Labor market likely softened as Fed hikes take effect

Job growth likely slowed in September series of oversized interest rate hikes has permeated the U.S. economy, but a weaker nonfarm payroll gain is unlikely to deter policymakers from aggressive monetary action to tackle inflation that remains at its highest in decades.

The Ministry of Labor is preparing to publish its latest monthly jobs report at 8:30 a.m. ET Friday.
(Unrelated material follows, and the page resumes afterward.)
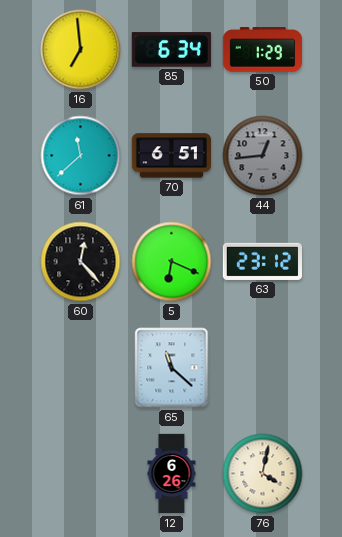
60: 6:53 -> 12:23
Here are Wall Street’s expectations for the report, according to data from Bloomberg:

  • Non-agricultural payroll: +260,000 expected vs +315,000 in August

  • Unemployment rate: 3.7% expected vs. 3.7% in August

  • Average hourly earnings, month after month: +0.3% expected against +0.3% in August

  • Average hourly earnings, year over year: +5.0% expected vs +5.2% in August

If economists’ estimates come true, the projected payroll gain would mark the smallest monthly increase since December 2020. Any drop in jobs data in September would be a welcome sign for Fed officials trying to tamp down an extraordinarily tight labor market that put upward pressure on wages and contributed to soaring prices.

Be that as it may, members of the Federal Reserve have always affirmed this restrictive policy will be necessary for an extended period until price stability is restored, regardless of the moderations in the monthly data. The Consumer Price Index (CPI) in August rose at an annual rate of 8.3%, well above the Fed’s inflation target of 2%.

Minneapolis Federal Reserve Chairman Neel Kashkari said Thursday that he and his central bank colleagues still have work to do to bring inflation down and are “very far” from halting on rising inflation. interest rates, although some employment data this week showed it. signs of a labor market slowdown.

Labor Department data on Thursday reflected an increase in the number of Americans filing for first-time unemployment insurance. Initial jobless claims rose sharply to 219,000 for the week ended October 1 after slipping to a five-month low of 193,000.

“Thursday’s weekly jobless claims aren’t expected to mean much for Friday’s monthly jobs with the survey week already past, but there are growing anecdotal signs that jobs aren’t as plentiful as they were,” FWDBONDS chief economist Christopher Rupkey wrote in a note. “Central bankers’ concern will not yet shift from inflation to the economy, but the signs are there and the danger of overdoing it is also there.”

A Challenger report showed US employers cut 30,000 jobs last month, up 68% from last year and 46% from the previous month. Elsewhere, the Labor Department’s Job Vacancies and Labor Turnover Survey (JOLTS) earlier this week showed vacancies fell by 1.1million to 10.1million the last working day of August.

“As investors continue to search for clues that an elusive Fed pivot is near, there has been an undeniable increase in one particular kind of perverse behavior: encouraging weakness,” wrote senior strategist Anthony Woodside. active in fixed income at LGIM America, in a Note. “Indeed, market players have bought into the idea that softer economic footprints might be evidence enough to win leniency from hawkish policymakers.”

A construction worker drinks water, during a heat wave in Boston, Massachusetts, U.S. July 21, 2022. REUTERS/Allison Diner

That said, it is expected that the data has not yet softened enough. Even if September’s estimated gain of 260,000 jobs materialized, it would be another slowdown from last month’s print of 250,000, but still significantly above the average of 150,000 to 200,000 that was typical before the pandemic.

Moreover, employment reports have continued to surprise on the upside in recent months. The August print came in at 315,000, higher than the consensus estimate of around 300,000. And in a shock jobs report in July, the US economy added 528,000 jobs, more than double the respective forecast of 250,000 at the time.

Bank of America analysts said in a recent note that they expect strong payroll growth to continue.

“Indicators of labor market activity that feed into our payroll projections have remained hot since the August report,” wrote BofA’s Robert F. Ohmes and Molly Baum. “Labour market dynamics are proving difficult to slow down.